Inverse Machine Learning Prediction for Optimal Tilt-Wing eVTOL Takeoff Trajectory

Abstract

The attention to electric vertical takeoff and landing (eVTOL) aircraft has grown significantly. Due to flexible maneuverability, eVTOL is suitable for missions required precise control, such as urban air mobility (UAM). Especially with the advances in battery technology, autonomous control, and ride-hailing services, large-scale UAM becomes achievable. To make UAM cost-effective and environmentally friendly, optimal trajectory design optimization is essential. However, high-fidelity simulation model-based trajectory design is computationally intensive due to iterative model evaluations. Therefore, this present work develops machine learning-based inverse mapping of optimal takeoff trajectory for a tilt-wing eVTOL. In particular, we adopt design requirement bounds (such as maximum allowable acceleration) as input and optimal trajectory design as output.

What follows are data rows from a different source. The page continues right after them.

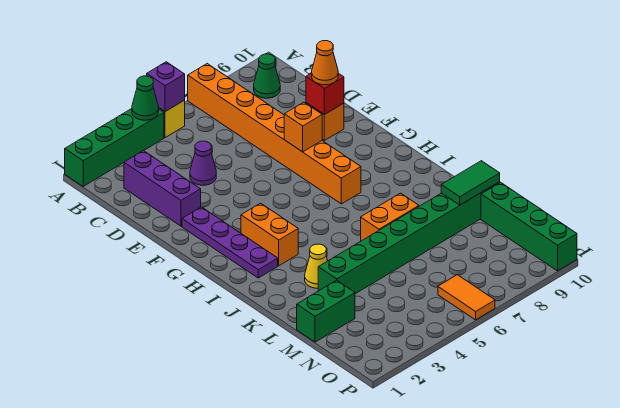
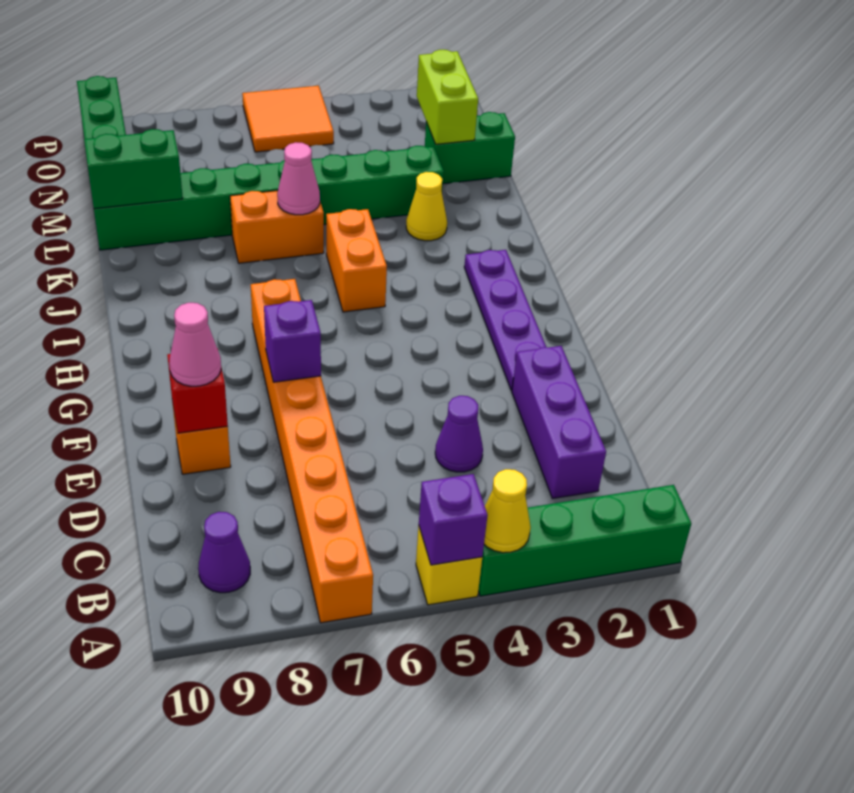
green cone A4 level 2 -> yellow cone A4 level 2
green cone B9 level 1 -> purple cone B9 level 1
orange cone E9 level 3 -> pink cone E9 level 3
orange brick F7 level 2 -> purple brick F7 level 2
orange brick H3:I3 level 1 -> orange brick I5:J5 level 1
none -> pink cone K6 level 2
green tile L9:L10 level 2 -> green brick L9:L10 level 2
none -> lime brick M2:N2 level 2
orange tile O6:P6 level 1 -> orange tile O5:P6 level 1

We leverage long short-term memory (LSTM) for predicting optimal time sequential takeoff profiles and showcase resulting predictive performance against multi-output Gaussian processes (MOGP) surrogate. Results revealed that machine learning surrogates could reduce the computational time from 15∼20 minutes to several seconds on eight computing cores for each trajectory design case. Robustness test indicated that LSTM consistently outperformed MOGP by achieving over 99% relative accuracy predicting the optimal takeoff trajectory profiles.